By one of the instructions given in Hite's Case, 96 Va. 489, 31 S. E. 895, and by one given in Longley’s Case, *532supra, the trial court had in effect told the jury that voluntary intoxication might so affect the mental capacity of the accused as to reduce the offense to manslaughter. Hite was convicted of murder in the first degree and Longley of murder in the second degree, and both sentences were affirmed by this court, with the result that, in a sense, the instructions in both cases were approved; but in neither case was the accused complaining of this particular feature of the instructions, and the Commonwealth, of course, did not, and could not, assign the same as error. Hence, it is clear that those two cases can only be regarded in this respect as holding that, as expressly stated by Judge Buchanan in the Hite Case, the instruction contained no error to the prejudice of the accused.

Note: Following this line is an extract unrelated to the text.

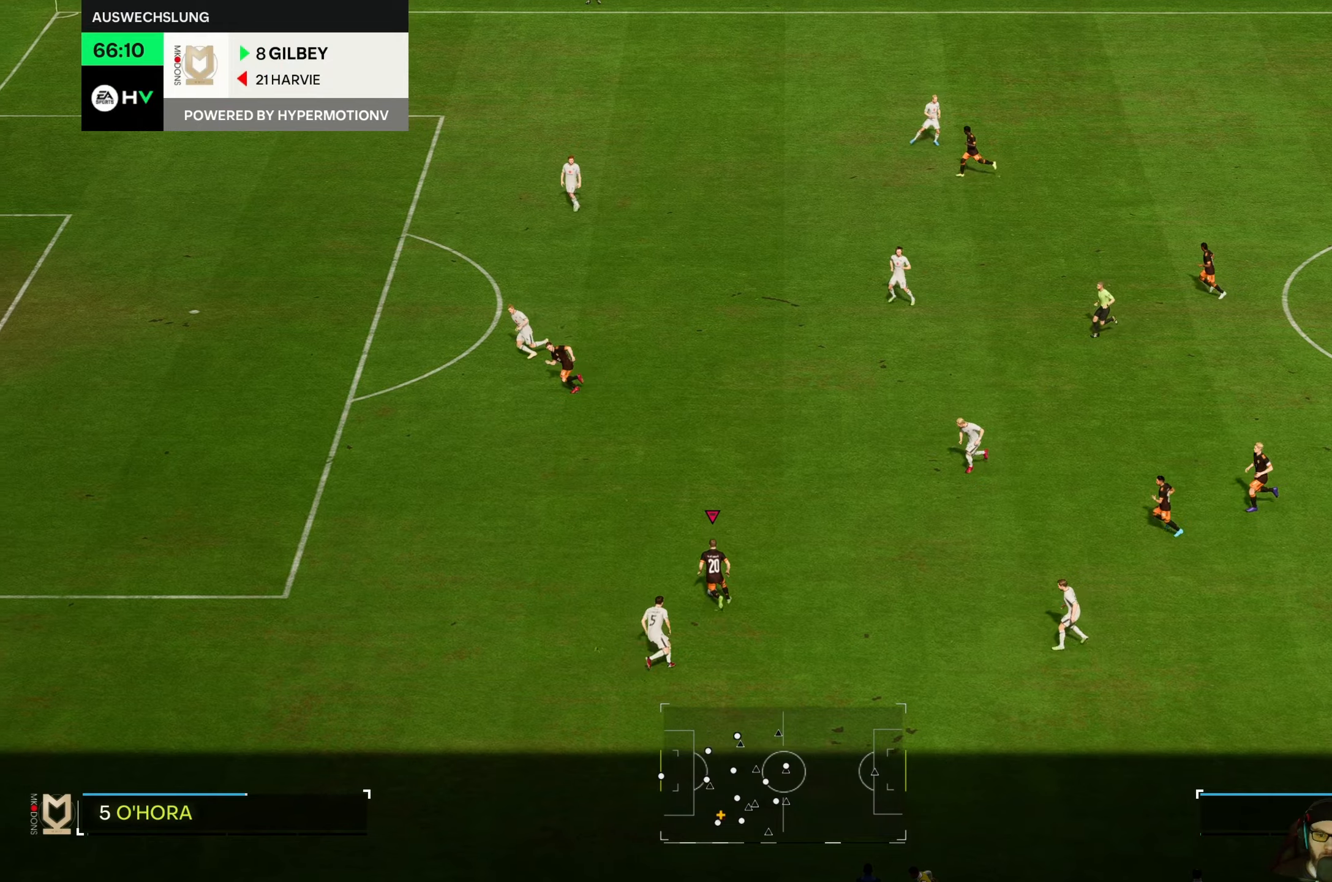
{"buttons": [], "left_stick": "left", "events": [[167, "left_stick", "left"]]}
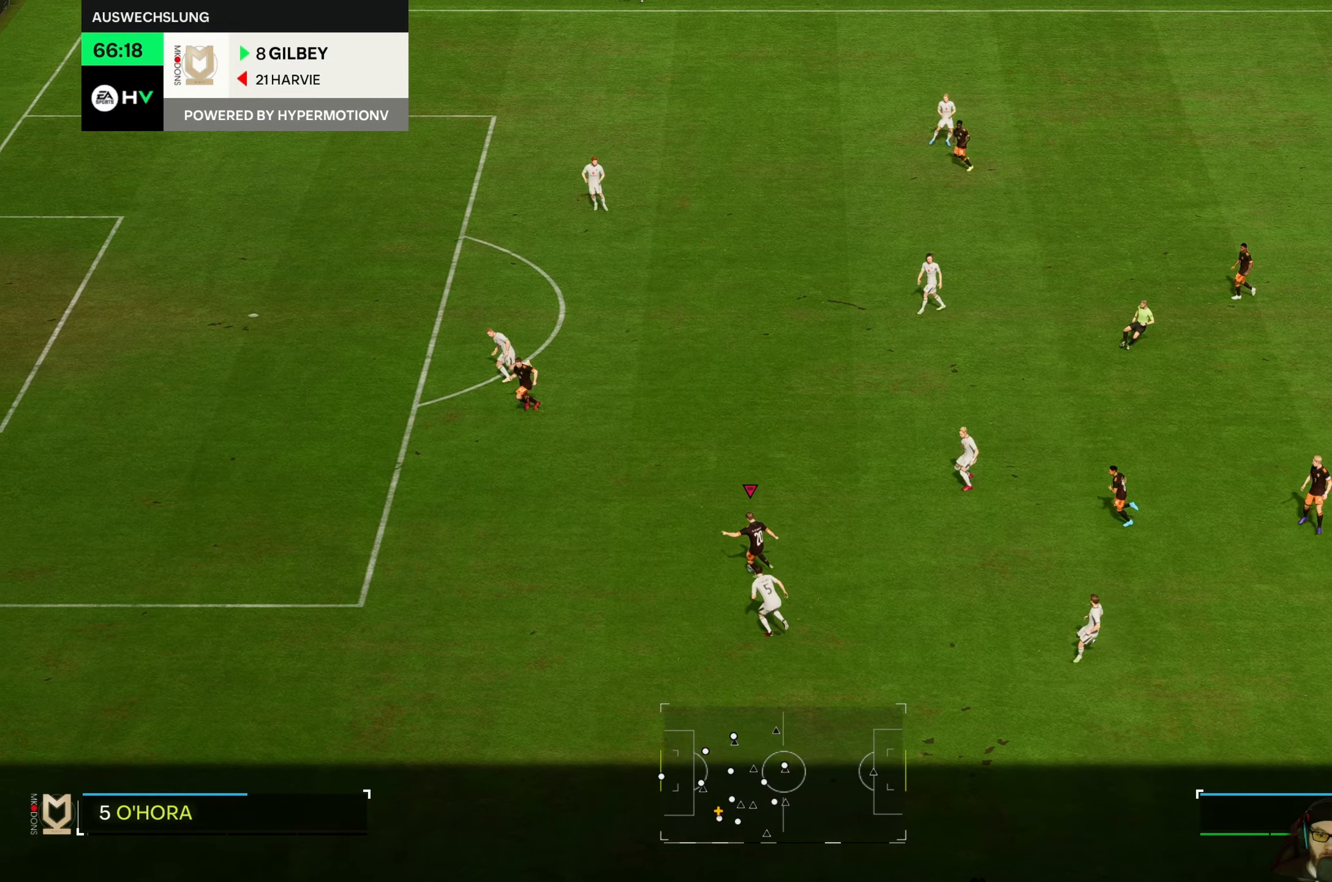
{"buttons": [], "left_stick": "left", "events": []}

It is manifest, therefore, that, as already stated, the only question as to the instructions here is whether the trial court erred in treating the case as one involving voluntary drunkenness. We have no difficulty or hesitancy in sustaining the action of the court upon this point. For purposes of convenience and clarity we have deferred until we reached this stage of the discussion any specific statement of the facts material to this particular question.
The defendant was sober on the morning of the shooting. He was suffering from toothache. His material testimony on this point is as follows:
“A. At the beginning of it I had the toothache and I called up the dentist and asked him if he could pull it. He said he could pull it at one o’clock. I got up and went to Dr. Pettus’ house. He said he was lying down taking it easy and could not pull it before two o’clock.
“Q. You went to Dr. Pettus in the morning?
“A. Yes. He said he would pull it at two o’clock. I went to Dr. Calling’s office. The boy said'he would be *533there in an hour. It looked like twenty-five to me. The tooth was aching so bad I asked if I could get anything to drink and he called and got me some corn whiskey.
“Q. Do you know how much you drank?
“A. About three good swallows.
“Q. Do you know where you went from there?
“A. Just by the time I drank it I didn’t know where I was.”
In the petition containing the assignment of error (no other brief being filed in the case) no reference is made to any distinction between voluntary and involuntary drunkenness, the whole argument being addressed to the contention that (1) “intoxication may and does negative a specific intent,” and (2) “does affect the degree of guilt.” The alleged involuntary feature of the defendant’s intoxication was suggested, however, at the oral argument before us, and while the rules of practice in this court require counsel to specifically state and point out the errors relied upon as ground of-reversal, the question here raised is one of importance, and if the court erred in regard to it, the error vitally affected the merits of the ease. We shall, therefore, consider the question, and shall bring to its consideration the light of what seems to us the reason of the matter and such authorities as we have found upon the subject.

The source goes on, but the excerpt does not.